__Source information__:
--- --- ---

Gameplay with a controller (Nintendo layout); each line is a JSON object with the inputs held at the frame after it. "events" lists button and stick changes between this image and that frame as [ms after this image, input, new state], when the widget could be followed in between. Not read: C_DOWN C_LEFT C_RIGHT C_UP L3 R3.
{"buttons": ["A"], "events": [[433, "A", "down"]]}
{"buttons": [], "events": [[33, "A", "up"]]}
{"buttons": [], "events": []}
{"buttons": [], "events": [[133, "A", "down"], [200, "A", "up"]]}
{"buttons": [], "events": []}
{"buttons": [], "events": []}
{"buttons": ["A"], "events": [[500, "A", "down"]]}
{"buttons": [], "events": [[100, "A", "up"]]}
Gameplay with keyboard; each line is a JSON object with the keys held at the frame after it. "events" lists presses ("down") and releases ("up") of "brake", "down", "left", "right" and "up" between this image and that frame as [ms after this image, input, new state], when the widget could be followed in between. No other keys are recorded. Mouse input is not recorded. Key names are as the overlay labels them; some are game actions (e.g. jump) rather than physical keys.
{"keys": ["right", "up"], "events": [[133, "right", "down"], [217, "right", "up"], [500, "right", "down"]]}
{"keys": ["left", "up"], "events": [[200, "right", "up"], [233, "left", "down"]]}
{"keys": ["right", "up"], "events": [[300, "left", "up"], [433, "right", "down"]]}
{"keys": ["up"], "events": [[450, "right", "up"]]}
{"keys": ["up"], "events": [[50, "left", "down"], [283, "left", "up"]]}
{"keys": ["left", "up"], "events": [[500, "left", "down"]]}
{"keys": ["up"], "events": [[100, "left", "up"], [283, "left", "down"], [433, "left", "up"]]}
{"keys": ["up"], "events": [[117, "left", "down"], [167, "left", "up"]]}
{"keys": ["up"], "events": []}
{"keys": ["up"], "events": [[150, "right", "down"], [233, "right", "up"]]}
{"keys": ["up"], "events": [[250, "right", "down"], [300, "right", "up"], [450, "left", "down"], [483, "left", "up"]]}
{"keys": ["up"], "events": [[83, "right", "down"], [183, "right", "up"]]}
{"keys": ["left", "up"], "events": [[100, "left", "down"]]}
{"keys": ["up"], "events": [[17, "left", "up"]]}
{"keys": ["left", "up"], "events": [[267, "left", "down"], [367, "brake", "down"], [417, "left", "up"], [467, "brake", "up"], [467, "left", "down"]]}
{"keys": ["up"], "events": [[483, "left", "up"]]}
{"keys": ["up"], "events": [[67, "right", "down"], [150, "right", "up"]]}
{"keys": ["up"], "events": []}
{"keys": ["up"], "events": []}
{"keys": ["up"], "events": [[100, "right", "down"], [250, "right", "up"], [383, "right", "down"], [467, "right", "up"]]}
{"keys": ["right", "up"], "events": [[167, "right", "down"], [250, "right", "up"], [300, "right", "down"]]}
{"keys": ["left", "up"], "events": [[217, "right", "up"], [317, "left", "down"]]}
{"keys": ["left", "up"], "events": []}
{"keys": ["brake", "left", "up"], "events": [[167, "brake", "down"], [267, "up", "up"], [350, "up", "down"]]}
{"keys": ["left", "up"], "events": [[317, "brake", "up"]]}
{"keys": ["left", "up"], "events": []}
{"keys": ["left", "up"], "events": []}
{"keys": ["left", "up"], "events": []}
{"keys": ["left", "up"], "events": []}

--- --- ---

__About this exercise__: In full and word for word, reproduce the data above.

__Solution for this problem__:
Gameplay with a controller (Nintendo layout); each line is a JSON object with the inputs held at the frame after it. "events" lists button and stick changes between this image and that frame as [ms after this image, input, new state], when the widget could be followed in between. Not read: C_DOWN C_LEFT C_RIGHT C_UP L3 R3.
{"buttons": ["A"], "events": [[433, "A", "down"]]}
{"buttons": [], "events": [[33, "A", "up"]]}
{"buttons": [], "events": []}
{"buttons": [], "events": [[133, "A", "down"], [200, "A", "up"]]}
{"buttons": [], "events": []}
{"buttons": [], "events": []}
{"buttons": ["A"], "events": [[500, "A", "down"]]}
{"buttons": [], "events": [[100, "A", "up"]]}
Gameplay with keyboard; each line is a JSON object with the keys held at the frame after it. "events" lists presses ("down") and releases ("up") of "brake", "down", "left", "right" and "up" between this image and that frame as [ms after this image, input, new state], when the widget could be followed in between. No other keys are recorded. Mouse input is not recorded. Key names are as the overlay labels them; some are game actions (e.g. jump) rather than physical keys.
{"keys": ["right", "up"], "events": [[133, "right", "down"], [217, "right", "up"], [500, "right", "down"]]}
{"keys": ["left", "up"], "events": [[200, "right", "up"], [233, "left", "down"]]}
{"keys": ["right", "up"], "events": [[300, "left", "up"], [433, "right", "down"]]}
{"keys": ["up"], "events": [[450, "right", "up"]]}
{"keys": ["up"], "events": [[50, "left", "down"], [283, "left", "up"]]}
{"keys": ["left", "up"], "events": [[500, "left", "down"]]}
{"keys": ["up"], "events": [[100, "left", "up"], [283, "left", "down"], [433, "left", "up"]]}
{"keys": ["up"], "events": [[117, "left", "down"], [167, "left", "up"]]}
{"keys": ["up"], "events": []}
{"keys": ["up"], "events": [[150, "right", "down"], [233, "right", "up"]]}
{"keys": ["up"], "events": [[250, "right", "down"], [300, "right", "up"], [450, "left", "down"], [483, "left", "up"]]}
{"keys": ["up"], "events": [[83, "right", "down"], [183, "right", "up"]]}
{"keys": ["left", "up"], "events": [[100, "left", "down"]]}
{"keys": ["up"], "events": [[17, "left", "up"]]}
{"keys": ["left", "up"], "events": [[267, "left", "down"], [367, "brake", "down"], [417, "left", "up"], [467, "brake", "up"], [467, "left", "down"]]}
{"keys": ["up"], "events": [[483, "left", "up"]]}
{"keys": ["up"], "events": [[67, "right", "down"], [150, "right", "up"]]}
{"keys": ["up"], "events": []}
{"keys": ["up"], "events": []}
{"keys": ["up"], "events": [[100, "right", "down"], [250, "right", "up"], [383, "right", "down"], [467, "right", "up"]]}
{"keys": ["right", "up"], "events": [[167, "right", "down"], [250, "right", "up"], [300, "right", "down"]]}
{"keys": ["left", "up"], "events": [[217, "right", "up"], [317, "left", "down"]]}
{"keys": ["left", "up"], "events": []}
{"keys": ["brake", "left", "up"], "events": [[167, "brake", "down"], [267, "up", "up"], [350, "up", "down"]]}
{"keys": ["left", "up"], "events": [[317, "brake", "up"]]}
{"keys": ["left", "up"], "events": []}
{"keys": ["left", "up"], "events": []}
{"keys": ["left", "up"], "events": []}
{"keys": ["left", "up"], "events": []}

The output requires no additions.